▶ [Your instructions] Rewrite every item below with "slices" swapped for "wedges", leaving all else unchanged, and omit the pictures.

▶ [Data records]
BEGIN

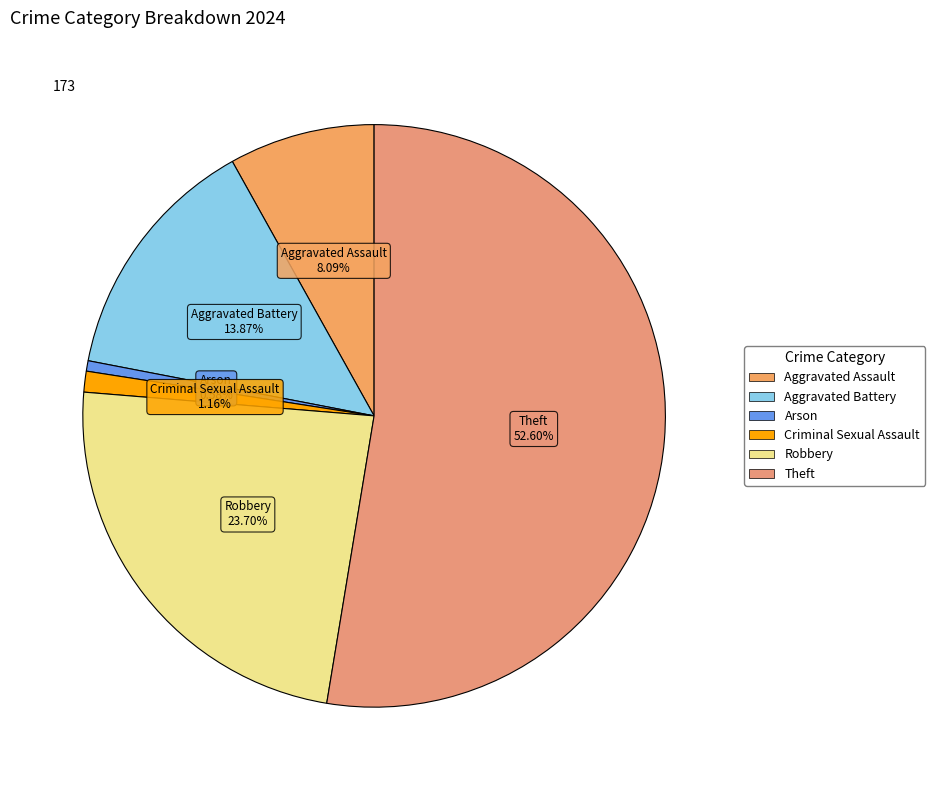

How many slices are in this pie chart?

6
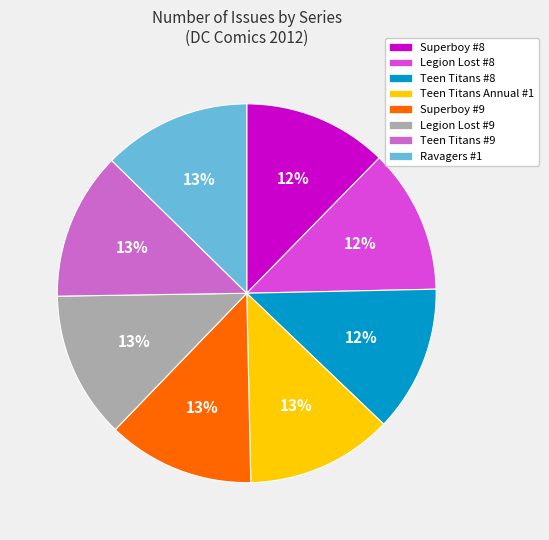

Count the number of slices in the pie.

8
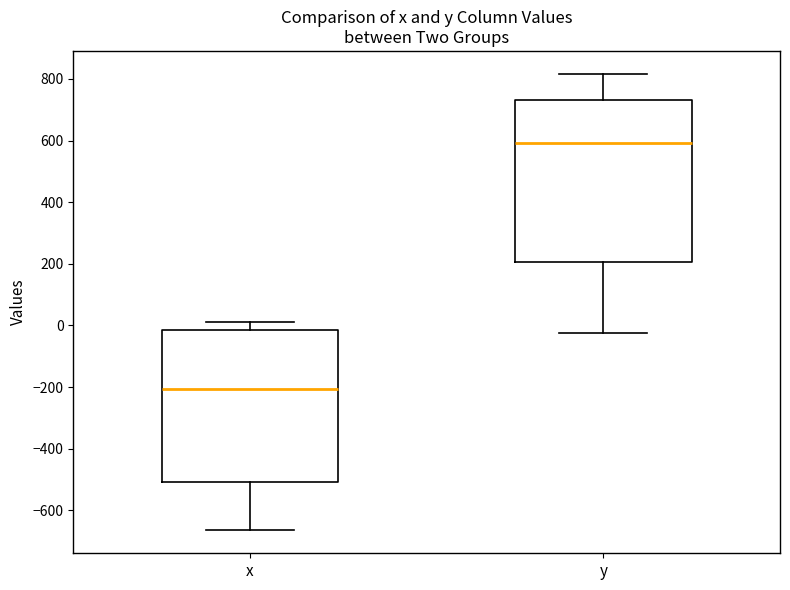

Which box is the tallest, from its lower edge to its upper edge?

y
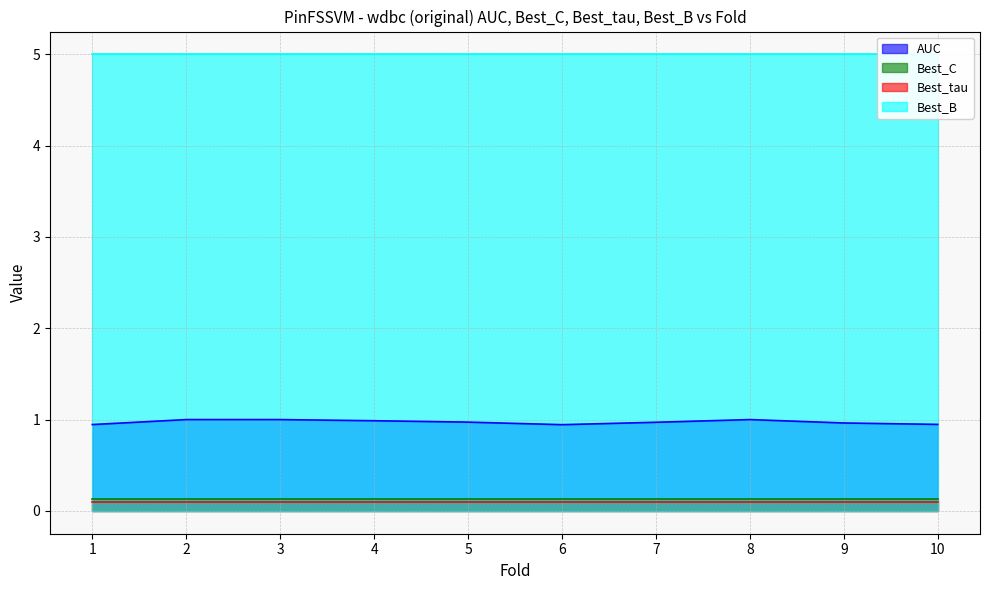

What is the spread (max minus min) of values at 2?

4.9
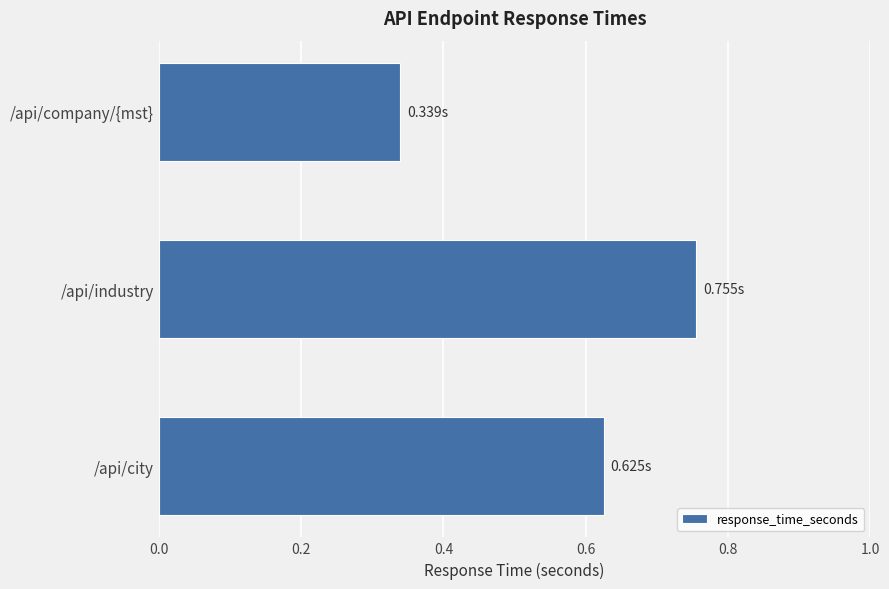

What is the change in value from /api/city to /api/industry?

+0.1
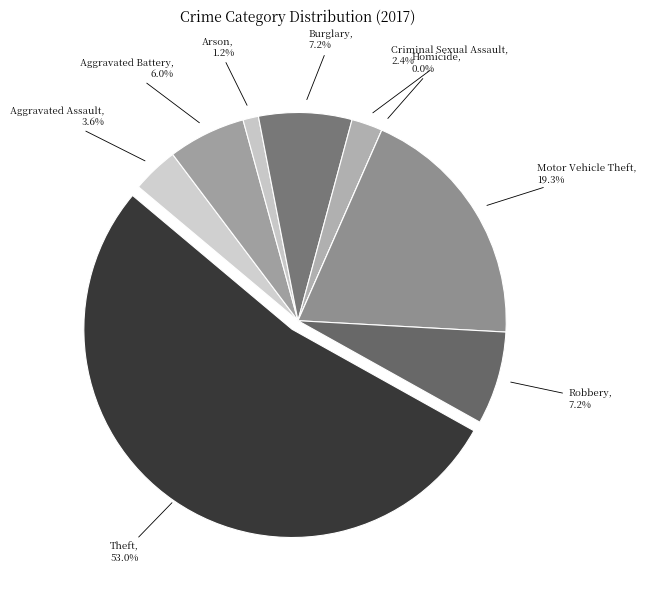

To the nearest percent, what percentage of the pie is Aggravated Assault?

4%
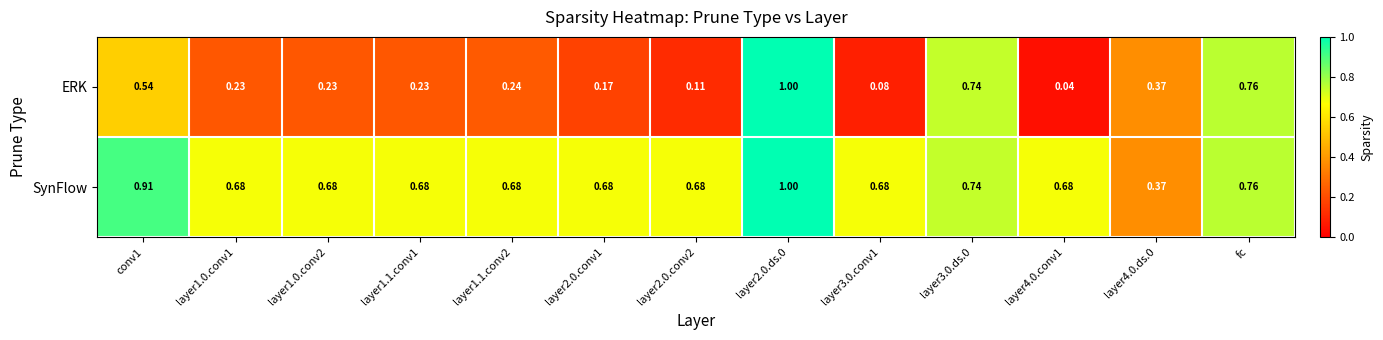

At which category is the sum across all series the highest?

layer2.0.ds.0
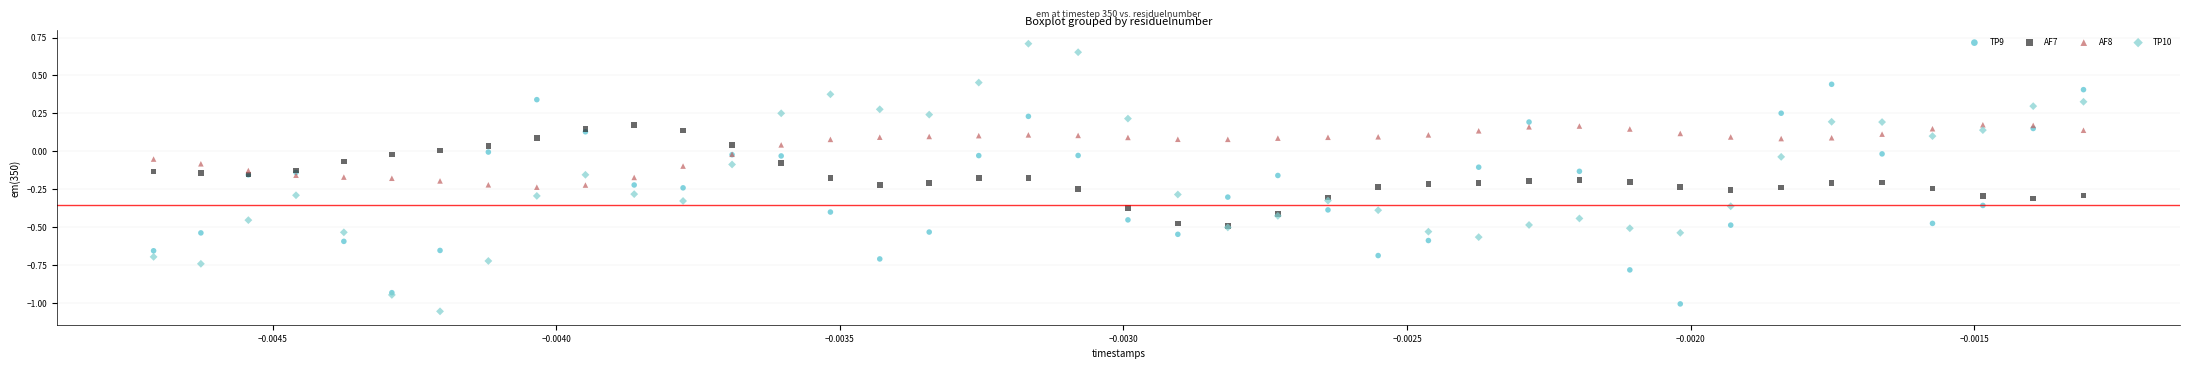

Which series reaches the maximum Y coordinate?

TP10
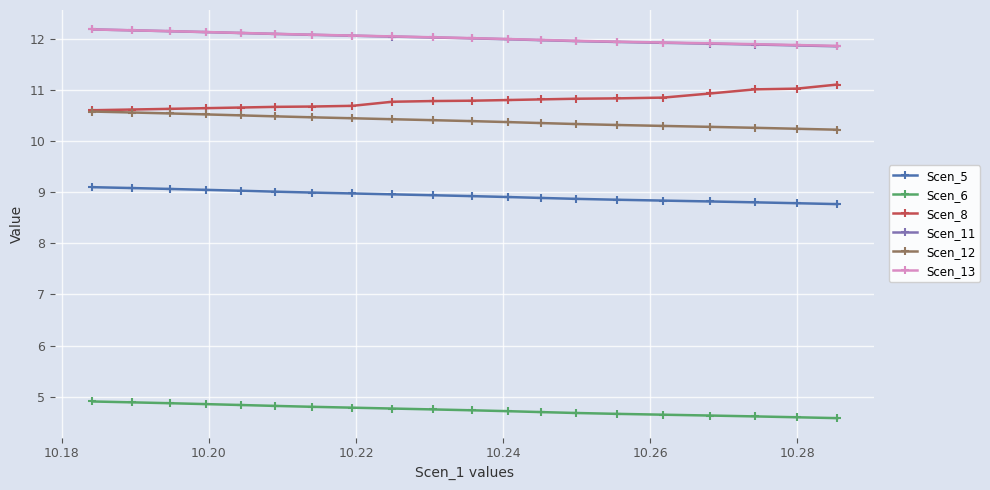

What is the minimum value for Scen_11?

11.9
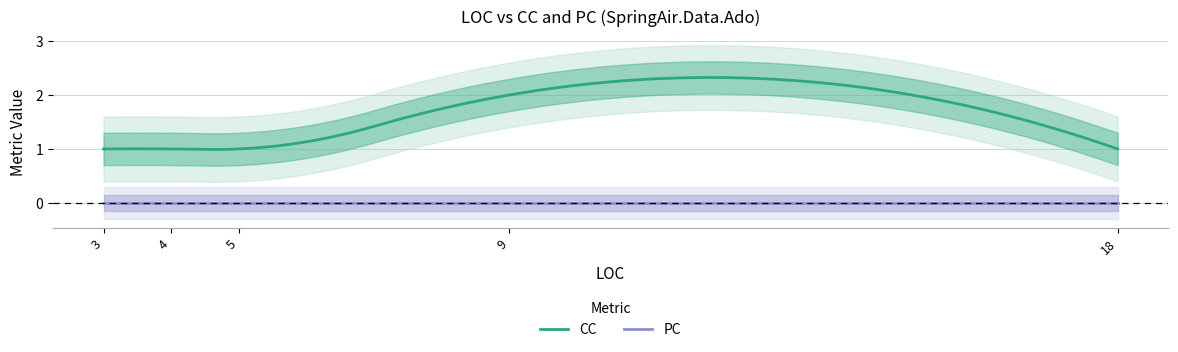

True or false: CC and PC intersect in this chart.

False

END

▶ [Answer section]
How many wedges are in this pie chart?

6

Count the number of wedges in the pie.

8

Which box is the tallest, from its lower edge to its upper edge?

y

What is the spread (max minus min) of values at 2?

4.9

What is the change in value from /api/city to /api/industry?

+0.1

To the nearest percent, what percentage of the pie is Aggravated Assault?

4%

At which category is the sum across all series the highest?

layer2.0.ds.0

Which series reaches the maximum Y coordinate?

TP10

What is the minimum value for Scen_11?

11.9

True or false: CC and PC intersect in this chart.

False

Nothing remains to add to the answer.